I found a Lionel Engine from the Holiday Express Christmas set (http://www.lionel.com/products/find...ywords=&CategoryID=499&RailLineID=&CatalogId=) in my storage while digging out our christmas train. I think it was a replacement engine for a defunct kit that I purchased originally, but returned after a bit of frustration and replaced with the Aristocraft set. Somewhere along the line I was sent a replacement engine.

For fun - I jammed some wires into the only port visible and plugged it into my transformer, and I was rewarded with lights and strange noises but no power to the wheels. I then took it apart and tried wires directly to the motor from my track transformer and it works just fine (throttle, forward, reverse).

So, now I'm curious how I can convert it (easily, cheaply) into a working engine on my powered track (all Aristo-craft). I believe the original set had power being provided from a tender, and that is what the one port on the back of the engine is for. But I am fine to bypass the circuit board (which also does sound and lights) if I can just get power to the motor.

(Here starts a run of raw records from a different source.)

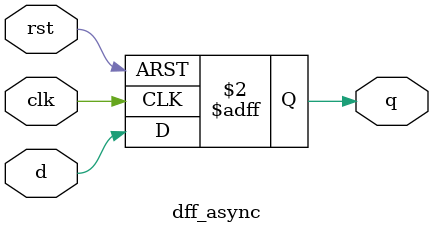
<source format=sv>
module dff_async(
  input wire clk,
  input wire rst,
  input wire d,
  output reg q
  
);
  always @(posedge clk or posedge rst) begin
    if(rst)
      q<= 1'b0;
    else
      q<= d;
  end 
endmodule
    
</source>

I'm a total newbie to railroad modifications... but can follow instructions!

Any thoughts or ideas?

Thanks!
Steve


----------



## Don Trinko (Nov 9, 2012)

I did this by mounting a small wood block on the bottom. Before mounting the block I screw 2 separate .006 brass feller gauge material to the wood block. Then soldered the motor wires to the brass. The brass is springy but bends easily. 
I also put in some weight (3 dead batteries) to help keep the engine stable in the turns. 
It works but is fairly crude but the Locomotive is no masterpiece either! Don


----------



## Randy Stone (Jan 2, 2008)

Be careful using dead batteries for wieght as they will leak acid.


----------



## stevil (Jan 2, 2009)

Thanks Don - That makes sense to me. Does that work for forward and reverse? Did you mount the feelers so they connect to the top of the rail or the inside side?

I think the engine is heavy enough with the motor for it to not be an issue. It's got a pretty good heft and low center of gravity.


----------



## Don Trinko (Nov 9, 2012)

Yes it works fwd/rev since the track has DC power and there is a switch on the transformer for fwd/rev. The feelers ride on th top of the rail in between two of the drive wheels. 
A better way to do this would be to get the front truck/pickup from a defective loco that uses track power but I had what I needed to do it this way and to be honest the battery type engine I had was not worth putting much time/money into.
Good point on the dead batteries. I will have to check occasionally. Don


----------